When we set out to create a practical guide to contemporary art exhibitions and events, the idea of an “art rabbit” came up in a conversation about myriad voices and fast-spreading phenomena.
We all immediately loved the name; it seemed both iconic and accessible. We wanted to help people browse art and pick shows they’d like to see, preparing their own ‘trails’ and hopping from one place to the next, armed with the curiosity, playfulness and confidence of a rabbit. ArtRabbit is all about combining serendipity and intention in exploring art, and the rabbit has been a loyal partner in our quest to make contemporary art as widely accessible as possible.
To celebrate this coming Easter Bank Holiday weekend we share with you our favourite bunnies.
How to Explain Pictures to a Dead Hare, Joseph Beuys, 1965 (WALTER VOGEL/BPK). In an early performance piece, gallery-goers watched through a window as Beuys walked up and down, head coated in honey and gold, explaining the pictures to a dead hare lying in his arms. There’s biting art-world satire in the ironic celebration of “explaining art” to the hopelessly captive, pliant creature, and Beuys’ gold-encrusted face looking down on it is an extremely powerful image.
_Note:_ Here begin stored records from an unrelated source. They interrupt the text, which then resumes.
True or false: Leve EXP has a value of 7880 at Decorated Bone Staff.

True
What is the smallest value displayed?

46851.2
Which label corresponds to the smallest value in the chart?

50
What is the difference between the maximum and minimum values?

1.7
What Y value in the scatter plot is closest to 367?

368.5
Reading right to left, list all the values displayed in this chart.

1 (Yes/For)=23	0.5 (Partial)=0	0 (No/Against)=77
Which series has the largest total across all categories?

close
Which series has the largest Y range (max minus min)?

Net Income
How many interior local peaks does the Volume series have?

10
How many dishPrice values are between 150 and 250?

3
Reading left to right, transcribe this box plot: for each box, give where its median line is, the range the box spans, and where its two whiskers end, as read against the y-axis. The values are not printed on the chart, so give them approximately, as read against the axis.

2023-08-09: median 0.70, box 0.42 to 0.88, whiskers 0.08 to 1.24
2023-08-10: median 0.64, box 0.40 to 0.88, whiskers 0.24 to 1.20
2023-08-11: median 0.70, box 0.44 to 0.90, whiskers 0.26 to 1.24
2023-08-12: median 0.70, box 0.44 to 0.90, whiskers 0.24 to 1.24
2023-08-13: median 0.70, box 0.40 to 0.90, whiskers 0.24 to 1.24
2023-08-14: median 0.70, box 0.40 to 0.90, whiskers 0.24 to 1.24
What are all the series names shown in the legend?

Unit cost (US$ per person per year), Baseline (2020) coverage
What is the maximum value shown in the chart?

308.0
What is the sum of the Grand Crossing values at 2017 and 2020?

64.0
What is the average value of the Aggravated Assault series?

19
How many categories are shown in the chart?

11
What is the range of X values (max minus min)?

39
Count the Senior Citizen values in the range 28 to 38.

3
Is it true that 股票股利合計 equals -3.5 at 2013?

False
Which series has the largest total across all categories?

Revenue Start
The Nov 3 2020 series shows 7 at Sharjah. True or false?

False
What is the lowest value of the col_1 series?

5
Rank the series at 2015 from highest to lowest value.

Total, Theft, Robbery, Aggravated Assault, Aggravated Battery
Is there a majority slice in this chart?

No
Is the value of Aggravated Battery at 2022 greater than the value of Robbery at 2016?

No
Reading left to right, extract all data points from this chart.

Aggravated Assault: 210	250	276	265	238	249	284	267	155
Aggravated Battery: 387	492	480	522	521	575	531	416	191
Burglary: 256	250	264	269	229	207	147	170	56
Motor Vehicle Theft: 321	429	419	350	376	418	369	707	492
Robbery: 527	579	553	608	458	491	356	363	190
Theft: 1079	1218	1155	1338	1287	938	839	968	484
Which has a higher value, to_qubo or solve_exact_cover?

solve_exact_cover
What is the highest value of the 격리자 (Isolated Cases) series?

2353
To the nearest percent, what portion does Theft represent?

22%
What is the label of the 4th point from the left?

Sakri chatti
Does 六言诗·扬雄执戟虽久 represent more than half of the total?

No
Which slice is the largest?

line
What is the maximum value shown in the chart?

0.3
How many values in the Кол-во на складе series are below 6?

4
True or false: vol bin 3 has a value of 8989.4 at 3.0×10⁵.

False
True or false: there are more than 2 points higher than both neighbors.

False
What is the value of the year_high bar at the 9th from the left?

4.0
Young Hare, Albrecht Dürer, 1502. Dürer depicted many hares in his work. They’re usually supporting or background characters, bearing all kinds of heavy symbolism. I like this one in particular because, by contrast, it’s simply a portrait of rabbit, naturalistic and almost scientific, gesturing towards Enlightenment ideals.
Rabbit, Jeff Koons, 1986 (JEFF KOONS/DOUGLAS M PARKER STUDIO). There’s no other artistic representation of a rabbit that highlights “quick, sharp and hard to get hold of” quite like this one. Made from polished stainless steel, it wraps the cute, vulnerable cuddliness of a bunny in a shiny shield of confidence and strength. The way it’s holding the carrot like a weapon is priceless. No one messes with this rabbit.
The White Rabbit from Lewis Carroll’s Alice in Wonderland. The White Rabbit is pompous, nervy and anxious; a strong contrast to Alice’s innocent, youthful confidence. Yet the crazy world he led Alice into introduced her to all sorts of wonderful characters, and “following the white rabbit” has come to mean running with a strange idea or concept, just to see where it might take you. It might be somewhere worth getting to.
Moon Rabbit. Although we in the West think of a “Man in the Moon”, in other parts of the world the Hare or Rabbit is a far more familiar lunar inhabitant. In China, the Moon Rabbit is depicted mixing the elixir of immortality; in Japanese tradition, rabbits live on the moon, making sticky “mochi” rice cakes. I’m fascinated by how we all try to find patterns in all the same things, but often pick out completely different ones.
Rabbit from Winnie the Pooh. In Benjamin Hoff’s book “The Tao of Pooh”, Rabbit represents a Western, scientific, analytical way of thinking. He’s logical and rational but constantly gets himself into trouble by overthinking everything until he’s totally confused. Since reading this, whenever I feel I need to slow down and reconnect with things, I try to remember not to be too much like Rabbit.